The Coca-Cola Company recently launched a new initiative to collect and recycle the equivalent of every bottle or can it sells globally by 2030. The ambitious plan, called World Without Waste, will focus on the full packaging lifecycle from initial design to repurposing and recycling.

“We believe in the circular economy, where plastic, glass, and aluminum are reused many times instead of being used once and thrown away,” Coca-Cola president and CEO James Quincey wrote in an op-ed for Medium.

The company, which has been criticized by environmentalists for producing billions of plastic bottles that head to landfills and waterways, adopted a broad approach to addressing waste. “Coca-Cola, rather than taking on the difficult task of recollecting all of its own bottles, aims to collect an amount of bottles equivalent to what it produces,” the Wall Street Journal’s Cara Lombardo reported.

In order to achieve this goal, the company is taking several steps. One is investing in marketing recycling to make the process easier — sharing what, how, and where to recycle packaging, Quincey said on Medium.

The beverage company will rely on partnerships with organizations to help tackle existing waste. Back in 2002, Coca-Cola bottlers in Mexico came together with industry leaders to create a nonprofit called Ecology and Corporate Commitment (ECOCE) that promotes recycling, and established two food-grade PET plastic recycling facilities, according to the company.

“These investments are paying off,” Coca-Cola’s Jay Moye wrote online. “In 2016, Mexico recycled 57% of the PET plastic it produced, up from 9% in 2002, making it the leading country globally for PET recycling.”

Other partners include the Ocean Conservancy/Trash Free Seas Alliance, the World Wildlife Fund, and the Ellen MacArthur Foundation. A longtime partnership with the Ocean Conservancy’s International Coastal Cleanup effort mobilized 20 million people to clean more than 220 million pounds of trash from coastlines.

Packaging materials — plastic in particular — will also play a significant role in the World Without Waste plan. The company intends to produce bottles with an average of 50% recycled material by 2030, Lombardo reported. Last summer, Coca-Cola Great Britain announced an accelerated plan to get to 50% by 2020.

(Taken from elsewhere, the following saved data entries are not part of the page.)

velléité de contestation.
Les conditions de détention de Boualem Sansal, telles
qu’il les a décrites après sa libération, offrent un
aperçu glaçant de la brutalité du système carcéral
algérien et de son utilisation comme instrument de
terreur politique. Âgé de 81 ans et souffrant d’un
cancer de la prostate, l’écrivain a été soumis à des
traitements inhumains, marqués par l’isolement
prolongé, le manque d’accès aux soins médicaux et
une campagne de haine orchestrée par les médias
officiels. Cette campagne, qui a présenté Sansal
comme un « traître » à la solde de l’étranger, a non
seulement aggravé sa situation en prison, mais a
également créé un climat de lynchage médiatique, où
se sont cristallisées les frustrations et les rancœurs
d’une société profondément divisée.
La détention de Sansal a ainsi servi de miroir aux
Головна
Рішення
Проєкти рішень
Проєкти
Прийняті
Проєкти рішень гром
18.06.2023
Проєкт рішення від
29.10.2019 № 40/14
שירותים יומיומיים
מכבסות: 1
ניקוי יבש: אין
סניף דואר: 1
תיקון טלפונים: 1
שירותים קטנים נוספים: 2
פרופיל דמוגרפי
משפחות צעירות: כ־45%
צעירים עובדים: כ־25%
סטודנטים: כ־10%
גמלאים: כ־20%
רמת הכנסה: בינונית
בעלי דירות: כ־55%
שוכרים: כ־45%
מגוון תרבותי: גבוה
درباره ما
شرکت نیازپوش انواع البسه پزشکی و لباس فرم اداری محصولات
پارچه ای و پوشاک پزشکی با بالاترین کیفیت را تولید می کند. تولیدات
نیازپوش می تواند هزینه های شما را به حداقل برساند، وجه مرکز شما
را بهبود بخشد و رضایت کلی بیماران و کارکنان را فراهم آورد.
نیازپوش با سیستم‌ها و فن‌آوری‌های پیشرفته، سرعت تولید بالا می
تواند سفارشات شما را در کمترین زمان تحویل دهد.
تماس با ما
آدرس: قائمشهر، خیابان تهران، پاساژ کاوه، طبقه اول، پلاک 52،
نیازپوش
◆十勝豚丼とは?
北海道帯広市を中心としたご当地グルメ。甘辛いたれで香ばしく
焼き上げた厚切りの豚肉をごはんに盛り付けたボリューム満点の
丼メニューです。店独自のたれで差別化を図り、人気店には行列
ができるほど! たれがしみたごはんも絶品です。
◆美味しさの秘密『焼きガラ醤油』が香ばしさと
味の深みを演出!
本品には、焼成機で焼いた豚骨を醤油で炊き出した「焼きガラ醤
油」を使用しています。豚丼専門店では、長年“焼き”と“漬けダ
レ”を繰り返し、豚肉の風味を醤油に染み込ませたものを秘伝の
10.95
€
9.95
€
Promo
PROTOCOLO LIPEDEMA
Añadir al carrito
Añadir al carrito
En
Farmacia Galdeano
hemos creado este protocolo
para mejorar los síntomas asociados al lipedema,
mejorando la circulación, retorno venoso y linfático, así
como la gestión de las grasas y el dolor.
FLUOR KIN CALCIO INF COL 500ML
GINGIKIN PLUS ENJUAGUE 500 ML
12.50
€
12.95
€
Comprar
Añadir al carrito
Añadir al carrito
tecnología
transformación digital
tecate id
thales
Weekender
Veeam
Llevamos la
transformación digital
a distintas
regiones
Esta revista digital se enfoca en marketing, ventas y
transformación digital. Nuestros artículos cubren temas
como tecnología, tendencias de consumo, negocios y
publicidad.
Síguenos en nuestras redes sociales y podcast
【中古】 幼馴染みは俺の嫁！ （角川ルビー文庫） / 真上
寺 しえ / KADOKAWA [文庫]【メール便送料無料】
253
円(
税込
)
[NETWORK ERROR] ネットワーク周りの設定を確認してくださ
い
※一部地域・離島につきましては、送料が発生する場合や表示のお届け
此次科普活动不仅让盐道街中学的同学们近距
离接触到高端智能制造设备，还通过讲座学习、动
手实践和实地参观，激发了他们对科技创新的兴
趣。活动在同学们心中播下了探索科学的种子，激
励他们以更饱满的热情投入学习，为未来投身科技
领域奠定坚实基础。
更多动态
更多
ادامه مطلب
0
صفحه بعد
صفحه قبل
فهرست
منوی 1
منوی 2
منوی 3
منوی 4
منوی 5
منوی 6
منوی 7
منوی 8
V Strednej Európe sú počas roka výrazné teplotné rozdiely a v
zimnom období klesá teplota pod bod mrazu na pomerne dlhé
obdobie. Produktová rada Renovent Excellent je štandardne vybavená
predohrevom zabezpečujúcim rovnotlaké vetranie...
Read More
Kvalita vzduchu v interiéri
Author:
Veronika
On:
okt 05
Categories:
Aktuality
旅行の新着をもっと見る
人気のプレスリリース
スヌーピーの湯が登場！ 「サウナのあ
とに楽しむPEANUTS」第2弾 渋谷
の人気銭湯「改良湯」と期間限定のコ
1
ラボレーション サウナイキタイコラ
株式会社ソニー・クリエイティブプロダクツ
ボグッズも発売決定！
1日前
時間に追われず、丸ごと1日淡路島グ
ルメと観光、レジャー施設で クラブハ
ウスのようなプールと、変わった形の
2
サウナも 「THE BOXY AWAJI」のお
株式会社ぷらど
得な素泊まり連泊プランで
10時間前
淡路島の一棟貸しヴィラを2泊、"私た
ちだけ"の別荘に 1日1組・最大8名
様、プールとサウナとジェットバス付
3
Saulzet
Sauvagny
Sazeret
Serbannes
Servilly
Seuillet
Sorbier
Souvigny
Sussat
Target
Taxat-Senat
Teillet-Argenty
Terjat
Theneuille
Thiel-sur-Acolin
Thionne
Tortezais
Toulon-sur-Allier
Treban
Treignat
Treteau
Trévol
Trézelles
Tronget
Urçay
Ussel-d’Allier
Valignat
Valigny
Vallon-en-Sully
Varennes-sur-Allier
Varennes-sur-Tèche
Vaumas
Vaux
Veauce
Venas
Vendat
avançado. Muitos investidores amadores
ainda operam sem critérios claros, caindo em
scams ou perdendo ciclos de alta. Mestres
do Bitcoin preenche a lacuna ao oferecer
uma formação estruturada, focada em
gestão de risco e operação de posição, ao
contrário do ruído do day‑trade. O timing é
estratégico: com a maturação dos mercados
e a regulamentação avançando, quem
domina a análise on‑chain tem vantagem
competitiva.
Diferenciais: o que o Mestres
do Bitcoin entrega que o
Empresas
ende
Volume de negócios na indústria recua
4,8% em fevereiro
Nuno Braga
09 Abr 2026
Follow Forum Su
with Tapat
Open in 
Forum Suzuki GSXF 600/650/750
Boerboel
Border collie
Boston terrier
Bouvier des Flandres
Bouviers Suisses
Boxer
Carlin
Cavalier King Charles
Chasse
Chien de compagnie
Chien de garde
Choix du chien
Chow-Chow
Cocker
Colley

The company is making inroads with plastic made from non-petroleum sources. Since 2009, Coca-Cola has been producing PlantBottle packaging containing up to 30% plant-based materials. In 2015, they worked with biotech companies to produce the first fully recyclable polyethylene terephthalate (PET) bottles made entirely from plant materials on a demonstration scale.

“Making our bottles and cans more sustainable and recyclable is only part of the answer,” Quincey wrote. “If something can be recycled, it should be recycled.”